**MATERIAL FOR THIS EXERCISE**
******

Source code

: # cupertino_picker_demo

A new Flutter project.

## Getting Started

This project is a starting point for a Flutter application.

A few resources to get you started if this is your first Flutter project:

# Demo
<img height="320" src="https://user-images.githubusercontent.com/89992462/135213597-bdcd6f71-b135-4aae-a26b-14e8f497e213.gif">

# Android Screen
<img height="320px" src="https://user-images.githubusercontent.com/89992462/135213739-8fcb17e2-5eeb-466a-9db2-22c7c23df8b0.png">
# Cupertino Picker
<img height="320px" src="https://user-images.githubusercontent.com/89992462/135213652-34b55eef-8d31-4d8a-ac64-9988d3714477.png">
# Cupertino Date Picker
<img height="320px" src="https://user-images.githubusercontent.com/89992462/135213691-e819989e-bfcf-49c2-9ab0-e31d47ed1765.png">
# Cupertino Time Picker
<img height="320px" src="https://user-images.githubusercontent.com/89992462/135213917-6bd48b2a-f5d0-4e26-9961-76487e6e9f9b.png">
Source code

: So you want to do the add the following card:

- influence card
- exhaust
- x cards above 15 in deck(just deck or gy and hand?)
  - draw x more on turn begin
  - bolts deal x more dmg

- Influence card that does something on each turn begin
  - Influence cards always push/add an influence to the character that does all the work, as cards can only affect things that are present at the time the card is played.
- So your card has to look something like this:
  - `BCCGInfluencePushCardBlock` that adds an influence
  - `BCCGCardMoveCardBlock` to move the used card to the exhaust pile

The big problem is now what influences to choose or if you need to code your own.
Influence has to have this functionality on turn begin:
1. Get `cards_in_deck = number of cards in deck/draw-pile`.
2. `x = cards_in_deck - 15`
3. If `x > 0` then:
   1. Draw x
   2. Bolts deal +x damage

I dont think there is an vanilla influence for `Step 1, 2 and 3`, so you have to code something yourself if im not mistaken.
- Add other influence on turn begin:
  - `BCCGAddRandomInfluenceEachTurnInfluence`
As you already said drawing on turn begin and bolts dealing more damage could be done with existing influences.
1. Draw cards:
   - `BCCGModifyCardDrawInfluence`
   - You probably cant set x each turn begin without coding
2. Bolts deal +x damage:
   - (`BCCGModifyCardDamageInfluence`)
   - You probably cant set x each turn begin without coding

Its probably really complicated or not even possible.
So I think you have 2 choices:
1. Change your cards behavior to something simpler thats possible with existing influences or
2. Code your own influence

******

Rewrite the lines of the material from the line with "- Influence card that" up to and including the line with "- So your card", swapping "turn begin" for "turn start" and leaving everything else as it is.

**SOLUTION TO THIS EXERCISE**
- Influence card that does something on each turn start
  - Influence cards always push/add an influence to the character that does all the work, as cards can only affect things that are present at the time the card is played.
- So your card has to look something like this:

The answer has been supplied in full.